Why MySQL Auto‑Increment Beats UUID: Performance and Index Insights

Introduction

MySQL officially recommends using a sequential auto_increment primary key instead of UUIDs or non‑sequential Snowflake IDs. This article explores the reasons behind this recommendation.

1. MySQL and Program Instances

1.1 Build Three Tables

Three tables are created: user_auto_key (auto‑increment PK), user_uuid (UUID PK), and user_random_key (random long PK generated by the Snowflake algorithm). All other columns remain identical to isolate the effect of the primary key strategy.

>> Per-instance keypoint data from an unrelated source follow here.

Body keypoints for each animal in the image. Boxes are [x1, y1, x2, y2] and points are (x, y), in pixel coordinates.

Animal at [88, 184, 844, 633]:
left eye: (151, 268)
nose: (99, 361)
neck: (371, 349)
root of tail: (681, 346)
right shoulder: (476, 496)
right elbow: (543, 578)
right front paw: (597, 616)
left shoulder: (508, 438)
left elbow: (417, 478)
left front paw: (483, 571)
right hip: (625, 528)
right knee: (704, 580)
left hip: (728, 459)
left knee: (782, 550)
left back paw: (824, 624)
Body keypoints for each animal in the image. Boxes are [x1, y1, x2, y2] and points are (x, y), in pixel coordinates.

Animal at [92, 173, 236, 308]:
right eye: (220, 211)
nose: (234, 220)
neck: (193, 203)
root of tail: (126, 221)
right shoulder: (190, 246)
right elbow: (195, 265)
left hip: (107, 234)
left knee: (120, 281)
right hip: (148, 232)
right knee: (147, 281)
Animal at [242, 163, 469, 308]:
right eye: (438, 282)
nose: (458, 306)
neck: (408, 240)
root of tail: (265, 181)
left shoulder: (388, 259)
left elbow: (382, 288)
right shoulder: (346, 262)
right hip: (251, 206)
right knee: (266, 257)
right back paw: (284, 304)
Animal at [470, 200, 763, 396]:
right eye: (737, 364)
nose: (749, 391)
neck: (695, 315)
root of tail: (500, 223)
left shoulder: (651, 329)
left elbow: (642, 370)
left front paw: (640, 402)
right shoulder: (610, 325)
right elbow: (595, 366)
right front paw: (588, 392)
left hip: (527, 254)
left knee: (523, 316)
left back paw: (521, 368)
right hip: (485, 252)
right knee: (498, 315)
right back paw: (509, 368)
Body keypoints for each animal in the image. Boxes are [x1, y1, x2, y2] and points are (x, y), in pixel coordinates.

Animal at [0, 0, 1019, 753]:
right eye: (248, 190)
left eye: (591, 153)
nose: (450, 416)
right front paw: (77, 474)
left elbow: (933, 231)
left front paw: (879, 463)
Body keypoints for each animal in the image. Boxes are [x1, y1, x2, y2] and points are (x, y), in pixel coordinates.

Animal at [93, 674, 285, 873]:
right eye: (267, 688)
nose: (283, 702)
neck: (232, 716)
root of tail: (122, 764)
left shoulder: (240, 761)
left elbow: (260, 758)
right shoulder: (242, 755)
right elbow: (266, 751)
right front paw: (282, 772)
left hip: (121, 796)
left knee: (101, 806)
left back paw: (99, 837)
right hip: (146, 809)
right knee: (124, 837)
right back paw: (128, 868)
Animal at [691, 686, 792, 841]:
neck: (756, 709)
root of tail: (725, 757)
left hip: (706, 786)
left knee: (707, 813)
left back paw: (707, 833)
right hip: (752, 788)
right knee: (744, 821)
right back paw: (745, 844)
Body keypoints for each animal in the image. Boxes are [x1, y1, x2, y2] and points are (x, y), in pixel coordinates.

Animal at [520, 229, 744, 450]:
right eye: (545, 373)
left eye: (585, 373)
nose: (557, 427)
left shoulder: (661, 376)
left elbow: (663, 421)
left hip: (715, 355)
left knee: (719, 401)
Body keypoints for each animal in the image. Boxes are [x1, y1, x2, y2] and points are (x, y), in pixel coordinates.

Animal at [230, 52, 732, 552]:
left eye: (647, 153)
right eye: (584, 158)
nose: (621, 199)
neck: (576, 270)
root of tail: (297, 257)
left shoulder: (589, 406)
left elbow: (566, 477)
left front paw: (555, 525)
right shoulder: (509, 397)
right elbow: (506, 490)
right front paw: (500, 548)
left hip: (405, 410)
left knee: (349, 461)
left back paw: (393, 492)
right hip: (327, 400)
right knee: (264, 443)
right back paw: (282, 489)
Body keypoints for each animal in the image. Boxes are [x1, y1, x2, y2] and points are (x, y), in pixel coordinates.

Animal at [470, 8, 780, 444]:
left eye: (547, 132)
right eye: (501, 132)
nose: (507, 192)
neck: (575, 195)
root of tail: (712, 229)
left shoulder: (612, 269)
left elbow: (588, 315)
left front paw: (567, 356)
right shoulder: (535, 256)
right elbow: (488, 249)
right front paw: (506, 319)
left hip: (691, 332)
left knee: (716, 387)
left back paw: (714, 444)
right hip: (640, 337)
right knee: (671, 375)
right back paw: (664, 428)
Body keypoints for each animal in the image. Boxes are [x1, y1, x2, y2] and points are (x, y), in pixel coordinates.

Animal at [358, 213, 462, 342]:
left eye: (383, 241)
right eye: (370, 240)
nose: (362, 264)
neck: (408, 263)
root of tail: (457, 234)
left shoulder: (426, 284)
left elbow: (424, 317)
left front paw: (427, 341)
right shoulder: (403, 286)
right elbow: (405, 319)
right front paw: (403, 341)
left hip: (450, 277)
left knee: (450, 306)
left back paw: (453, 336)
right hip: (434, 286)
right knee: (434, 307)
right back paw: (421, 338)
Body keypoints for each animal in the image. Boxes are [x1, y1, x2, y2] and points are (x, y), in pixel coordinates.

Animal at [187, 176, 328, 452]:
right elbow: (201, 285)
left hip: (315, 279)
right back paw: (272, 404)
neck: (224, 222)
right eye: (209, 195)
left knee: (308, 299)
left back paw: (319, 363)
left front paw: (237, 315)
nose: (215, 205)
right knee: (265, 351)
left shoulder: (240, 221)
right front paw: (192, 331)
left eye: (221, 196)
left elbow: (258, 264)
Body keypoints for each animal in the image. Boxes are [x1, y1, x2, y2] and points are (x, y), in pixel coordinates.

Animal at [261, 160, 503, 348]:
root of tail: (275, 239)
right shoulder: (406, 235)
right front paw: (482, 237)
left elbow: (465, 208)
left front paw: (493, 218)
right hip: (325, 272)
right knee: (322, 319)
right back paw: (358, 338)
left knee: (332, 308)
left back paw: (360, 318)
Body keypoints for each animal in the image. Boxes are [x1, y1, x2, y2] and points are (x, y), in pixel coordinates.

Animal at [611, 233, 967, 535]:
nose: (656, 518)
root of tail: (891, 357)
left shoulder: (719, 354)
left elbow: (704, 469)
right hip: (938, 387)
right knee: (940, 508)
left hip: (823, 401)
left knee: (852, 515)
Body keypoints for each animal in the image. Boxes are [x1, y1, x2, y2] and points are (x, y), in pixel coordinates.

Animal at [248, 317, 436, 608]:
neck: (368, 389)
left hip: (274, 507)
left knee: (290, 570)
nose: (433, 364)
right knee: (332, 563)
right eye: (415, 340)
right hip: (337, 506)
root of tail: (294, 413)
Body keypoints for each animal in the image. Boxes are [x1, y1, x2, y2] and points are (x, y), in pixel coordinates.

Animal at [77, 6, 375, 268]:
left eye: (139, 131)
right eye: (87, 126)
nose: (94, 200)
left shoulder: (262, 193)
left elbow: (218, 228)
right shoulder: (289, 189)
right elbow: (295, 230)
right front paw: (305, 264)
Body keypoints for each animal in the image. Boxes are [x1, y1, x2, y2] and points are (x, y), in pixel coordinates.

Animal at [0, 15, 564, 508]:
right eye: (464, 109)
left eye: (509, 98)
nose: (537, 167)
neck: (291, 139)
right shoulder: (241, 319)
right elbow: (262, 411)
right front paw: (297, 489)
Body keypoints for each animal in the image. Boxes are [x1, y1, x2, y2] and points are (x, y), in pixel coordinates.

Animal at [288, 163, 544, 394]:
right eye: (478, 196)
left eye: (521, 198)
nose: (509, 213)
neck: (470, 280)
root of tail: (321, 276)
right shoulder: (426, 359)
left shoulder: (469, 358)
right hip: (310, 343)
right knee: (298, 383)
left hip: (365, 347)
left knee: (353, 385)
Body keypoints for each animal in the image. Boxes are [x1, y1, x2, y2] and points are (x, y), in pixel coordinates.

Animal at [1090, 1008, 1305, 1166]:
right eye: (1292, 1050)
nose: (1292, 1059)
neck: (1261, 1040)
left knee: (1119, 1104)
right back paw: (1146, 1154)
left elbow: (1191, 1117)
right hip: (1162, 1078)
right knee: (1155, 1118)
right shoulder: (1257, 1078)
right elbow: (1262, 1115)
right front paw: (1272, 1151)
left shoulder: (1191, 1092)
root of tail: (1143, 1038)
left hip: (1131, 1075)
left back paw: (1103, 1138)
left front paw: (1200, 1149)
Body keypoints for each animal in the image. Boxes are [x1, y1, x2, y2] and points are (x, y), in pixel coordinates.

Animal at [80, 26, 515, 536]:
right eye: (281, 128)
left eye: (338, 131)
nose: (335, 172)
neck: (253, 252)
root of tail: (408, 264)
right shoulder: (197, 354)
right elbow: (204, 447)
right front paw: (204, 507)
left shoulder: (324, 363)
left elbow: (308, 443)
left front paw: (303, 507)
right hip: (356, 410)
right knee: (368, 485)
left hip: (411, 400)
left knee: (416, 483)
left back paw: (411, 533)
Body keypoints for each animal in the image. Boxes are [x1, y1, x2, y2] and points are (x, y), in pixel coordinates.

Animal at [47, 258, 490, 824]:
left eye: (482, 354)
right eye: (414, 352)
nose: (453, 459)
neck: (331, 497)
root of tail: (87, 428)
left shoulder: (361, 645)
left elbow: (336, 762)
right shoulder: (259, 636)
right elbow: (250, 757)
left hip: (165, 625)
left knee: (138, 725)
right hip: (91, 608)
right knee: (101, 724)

Note: The random key is an 18‑digit long value without any regular pattern.

1.2 Performance Test Code

The test uses Spring Boot, JdbcTemplate, JUnit, and Hutool to insert a large number of rows into each table under identical conditions. Random data (name, email, address, etc.) is generated for realism.

@SpringBootTest
class MysqlDemoApplicationTests {
    @Autowired
    private JdbcTemplateService jdbcTemplateService;
    @Autowired
    private AutoKeyTableService autoKeyTableService;
    @Autowired
    private UUIDKeyTableService uuidKeyTableService;
    @Autowired
    private RandomKeyTableService randomKeyTableService;

    @Test
    void testDBTime() {
        StopWatch stopwatch = new StopWatch("Execution Time");
        // auto_increment key task
        final String insertSql = "INSERT INTO user_key_auto(user_id,user_name,sex,address,city,email,state) VALUES(?,?,?,?,?,?,?)";
        List<UserKeyAuto> insertData = autoKeyTableService.getInsertData();
        stopwatch.start("Auto key task");
        long start1 = System.currentTimeMillis();
        if (CollectionUtil.isNotEmpty(insertData)) {
            boolean insertResult = jdbcTemplateService.insert(insertSql, insertData, false);
            System.out.println(insertResult);
        }
        long end1 = System.currentTimeMillis();
        System.out.println("auto key time:" + (end1 - start1));
        stopwatch.stop();
        // UUID key task
        final String insertSql2 = "INSERT INTO user_uuid(id,user_id,user_name,sex,address,city,email,state) VALUES(?,?,?,?,?,?,?,?)";
        List<UserKeyUUID> insertData2 = uuidKeyTableService.getInsertData();
        stopwatch.start("UUID key task");
        long begin = System.currentTimeMillis();
        if (CollectionUtil.isNotEmpty(insertData2)) {
            boolean insertResult = jdbcTemplateService.insert(insertSql2, insertData2, true);
            System.out.println(insertResult);
        }
        long over = System.currentTimeMillis();
        System.out.println("UUID key time:" + (over - begin));
        stopwatch.stop();
        // Random long key task
        final String insertSql3 = "INSERT INTO user_random_key(id,user_id,user_name,sex,address,city,email,state) VALUES(?,?,?,?,?,?,?,?)";
        List<UserKeyRandom> insertData3 = randomKeyTableService.getInsertData();
        stopwatch.start("Random key task");
        long start = System.currentTimeMillis();
        if (CollectionUtil.isNotEmpty(insertData3)) {
            boolean insertResult = jdbcTemplateService.insert(insertSql3, insertData3, true);
            System.out.println(insertResult);
        }
        long end = System.currentTimeMillis();
        System.out.println("Random key time:" + (end - start));
        stopwatch.stop();
        String result = stopwatch.prettyPrint();
        System.out.println(result);
    }
}

1.3 Program Write Results

1.4 Efficiency Test Results

When the existing data volume reaches about 1.3 million rows, inserting another 100 k rows shows the performance ranking: auto_key > random_key > uuid . UUID insertion becomes the slowest, and its time sharply increases as the table grows.

2. Index Structure Comparison

2.1 Auto‑Increment ID Structure

Because auto‑increment keys are sequential, InnoDB stores each new record after the previous one. When a page reaches its fill factor, the next record starts a new page, keeping pages densely packed, minimizing random I/O, and avoiding page splits.

2.2 UUID Index Structure

UUIDs are random, so new rows may need to be inserted anywhere in the B‑tree. This causes frequent page reads from disk, random I/O, page splits, and fragmentation, leading to higher write latency.

2.3 Drawbacks of Auto‑Increment

Predictable IDs expose business growth trends when scraped.

High‑concurrency inserts contend for the auto‑increment lock, creating a hotspot.

Auto‑increment lock mode can cause performance loss; tuning innodb_autoinc_lock_mode may be required.

3. Conclusion

The blog demonstrates, through controlled experiments, that auto‑increment primary keys generally outperform UUIDs and random Snowflake IDs in insert speed and index efficiency. While UUIDs have their use cases, MySQL’s official guidance to prefer sequential keys remains the optimal choice for most scenarios.